In part 2, chapter 2, Ralph quotes from an ancient Greek adage that an essential to happiness is to get born in an illustrious city. When he compares this with Isabella Island he finds it to be very unfavorable and barbarous in nature. The Isabella political organization is full of corruption. He feels alienated and flung off out of his world. While in school he meets a friend who is important in making him realize the ill in his Isabella immediate society. Ethelbert Browne, a black scholar meets Ralph. Browne is a very intriguing and comic friend, he sometimes calls himself a happy nigger. The hostility he endures leads him to seek power on the Island. When they become friends, he later shows the corruption in the Island and its unpredictable nature of politics.
When Part 3 starts, we find Ralph to be forlorn and alone due to his divorce.

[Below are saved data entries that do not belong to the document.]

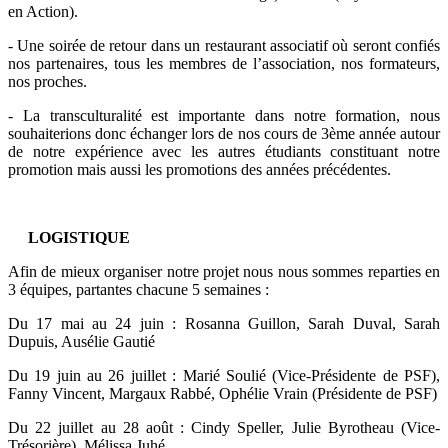
en Action).
- Une soirée de retour dans un restaurant associatif où seront confiés
nos partenaires, tous les membres de l’association, nos formateurs,
nos proches.
- La transculturalité est importante dans notre formation, nous
souhaiterions donc échanger lors de nos cours de 3ème année autour
de notre expérience avec les autres étudiants constituant notre
promotion mais aussi les promotions des années précédentes.
LOGISTIQUE
Afin de mieux organiser notre projet nous nous sommes reparties en
3 équipes, partantes chacune 5 semaines :
Du 17 mai au 24 juin : Rosanna Guillon, Sarah Duval, Sarah
Dupuis, Ausélie Gautié
Du 19 juin au 26 juillet : Marié Soulié (Vice-Présidente de PSF),
Fanny Vincent, Margaux Rabbé, Ophélie Vrain (Présidente de PSF)
Du 22 juillet au 28 août : Cindy Speller, Julie Byrotheau (Vice-
Trésorière), Mélissa Juhé.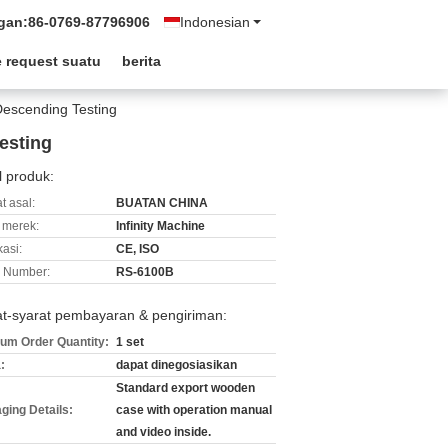
gan:
86-0769-87796906
Indonesian
 request suatu
berita
Descending Testing
esting
l produk:
t asal:
BUATAN CHINA
merek:
Infinity Machine
kasi:
CE, ISO
 Number:
RS-6100B
at-syarat pembayaran & pengiriman:
um Order Quantity:
1 set
:
dapat dinegosiasikan
Standard export wooden
ging Details:
case with operation manual
and video inside.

He makes a bond with his friend Browne and both bring opposition to the Isabella government. Browne arranges a political group for the dispossessed in the community and leads in a most heated election. They become leaders on the Island. Being in such prestigious positions in high office, they encounter various challenges that make Ralph lose his job. His insight to mimic others elevates to another level, for example, his desire to nationalize the Sugarcane Company ends up being fruitless. When he fails in England as a delegate He resorts to writing. In his journeys as a writer, he is tormented and sometimes called a racist. The repudiation and desolation he faces are harsh. We see how he is disconnected from a world in which he seeks fulfillment. This generally explains how alienation and losing focus in life affects him.
References
Naipaul, V. S. (2012). The mimic men. Pan Macmillan.